Below are some records. Return exactly the lines from the one with "wrist: (83, 208)" to the one with "pinky dip: (179, 175)", and nothing else.

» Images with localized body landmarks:
◇ ◇ ◇

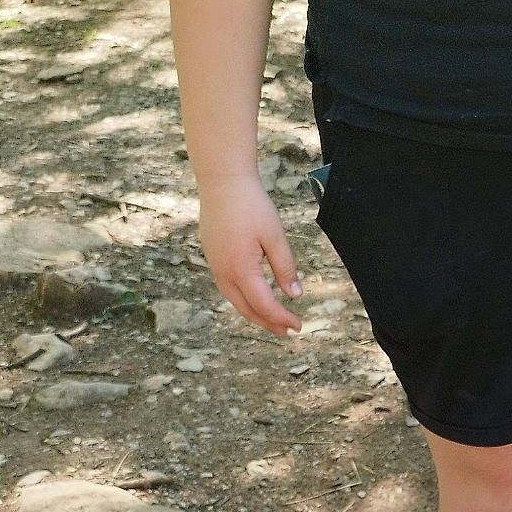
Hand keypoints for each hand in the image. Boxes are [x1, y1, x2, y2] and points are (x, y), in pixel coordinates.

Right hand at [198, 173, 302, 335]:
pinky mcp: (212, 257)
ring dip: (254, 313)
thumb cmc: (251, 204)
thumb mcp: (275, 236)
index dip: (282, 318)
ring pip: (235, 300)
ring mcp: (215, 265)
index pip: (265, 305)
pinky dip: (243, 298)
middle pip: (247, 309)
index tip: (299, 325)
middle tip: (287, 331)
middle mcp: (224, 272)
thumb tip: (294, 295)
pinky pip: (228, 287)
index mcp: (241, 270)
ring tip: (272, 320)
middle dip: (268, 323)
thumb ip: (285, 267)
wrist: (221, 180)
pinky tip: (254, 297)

◇ ◇ ◇

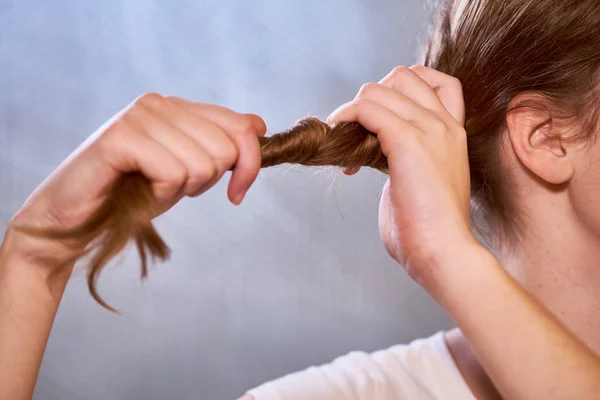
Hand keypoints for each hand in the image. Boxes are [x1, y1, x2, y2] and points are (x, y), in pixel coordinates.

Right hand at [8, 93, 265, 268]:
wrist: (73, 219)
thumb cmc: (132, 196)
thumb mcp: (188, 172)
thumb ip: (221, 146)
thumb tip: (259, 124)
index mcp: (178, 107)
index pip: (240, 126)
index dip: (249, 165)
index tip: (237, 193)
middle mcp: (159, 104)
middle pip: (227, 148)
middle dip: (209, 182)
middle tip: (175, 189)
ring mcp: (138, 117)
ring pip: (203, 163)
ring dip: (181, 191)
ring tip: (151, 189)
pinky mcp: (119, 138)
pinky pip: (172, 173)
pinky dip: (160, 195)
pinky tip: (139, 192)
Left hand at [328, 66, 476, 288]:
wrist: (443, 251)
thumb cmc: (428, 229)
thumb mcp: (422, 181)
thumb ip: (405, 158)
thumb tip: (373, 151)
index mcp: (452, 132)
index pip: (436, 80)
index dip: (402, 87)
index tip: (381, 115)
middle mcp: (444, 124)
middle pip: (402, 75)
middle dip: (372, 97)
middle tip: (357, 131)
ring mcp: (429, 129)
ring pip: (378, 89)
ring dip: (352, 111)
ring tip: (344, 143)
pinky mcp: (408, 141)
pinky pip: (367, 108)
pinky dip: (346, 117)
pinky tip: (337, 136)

◇ ◇ ◇

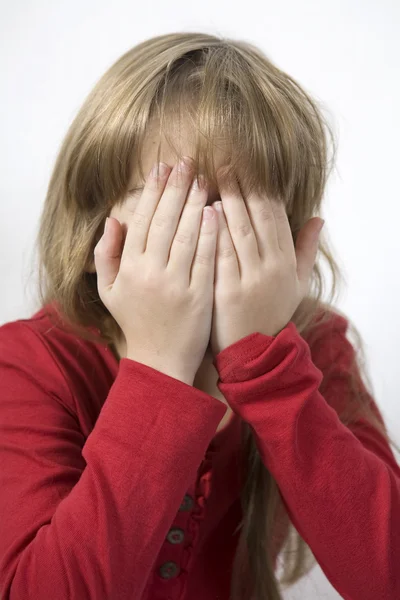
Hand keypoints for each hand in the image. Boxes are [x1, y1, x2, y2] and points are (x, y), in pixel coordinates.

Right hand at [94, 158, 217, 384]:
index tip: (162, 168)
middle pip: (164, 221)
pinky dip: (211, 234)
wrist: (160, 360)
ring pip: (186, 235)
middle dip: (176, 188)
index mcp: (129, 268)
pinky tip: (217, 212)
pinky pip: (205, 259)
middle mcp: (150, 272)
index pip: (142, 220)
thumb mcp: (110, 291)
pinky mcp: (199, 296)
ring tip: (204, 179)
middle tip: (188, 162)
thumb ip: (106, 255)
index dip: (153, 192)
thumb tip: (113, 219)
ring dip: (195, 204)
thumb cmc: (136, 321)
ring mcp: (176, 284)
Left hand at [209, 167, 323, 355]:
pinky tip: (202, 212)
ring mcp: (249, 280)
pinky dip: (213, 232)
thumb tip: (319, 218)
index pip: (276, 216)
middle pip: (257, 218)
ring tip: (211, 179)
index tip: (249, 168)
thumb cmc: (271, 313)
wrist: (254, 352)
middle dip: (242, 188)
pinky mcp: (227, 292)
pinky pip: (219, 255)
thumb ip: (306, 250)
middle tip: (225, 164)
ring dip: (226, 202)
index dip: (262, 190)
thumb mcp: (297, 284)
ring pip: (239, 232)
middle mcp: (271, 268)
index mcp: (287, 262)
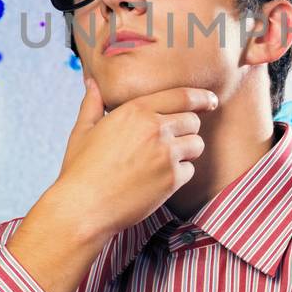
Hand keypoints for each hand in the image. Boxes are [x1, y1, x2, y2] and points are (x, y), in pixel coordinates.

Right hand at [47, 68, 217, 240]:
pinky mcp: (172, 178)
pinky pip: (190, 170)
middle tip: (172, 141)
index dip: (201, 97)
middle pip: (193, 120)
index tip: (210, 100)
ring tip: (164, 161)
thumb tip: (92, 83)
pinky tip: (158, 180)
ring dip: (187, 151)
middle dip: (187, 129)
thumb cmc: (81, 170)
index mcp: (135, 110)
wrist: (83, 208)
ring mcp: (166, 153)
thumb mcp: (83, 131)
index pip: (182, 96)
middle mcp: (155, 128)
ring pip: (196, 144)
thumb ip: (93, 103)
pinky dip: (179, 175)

◇ ◇ ◇

» Answer to the problem:
wrist: (83, 208)
ring mcp: (166, 153)
thumb mcp: (83, 131)
index pip: (182, 96)
middle mcp: (155, 128)
ring pip: (196, 144)
thumb ip: (93, 103)
pinky dip: (179, 175)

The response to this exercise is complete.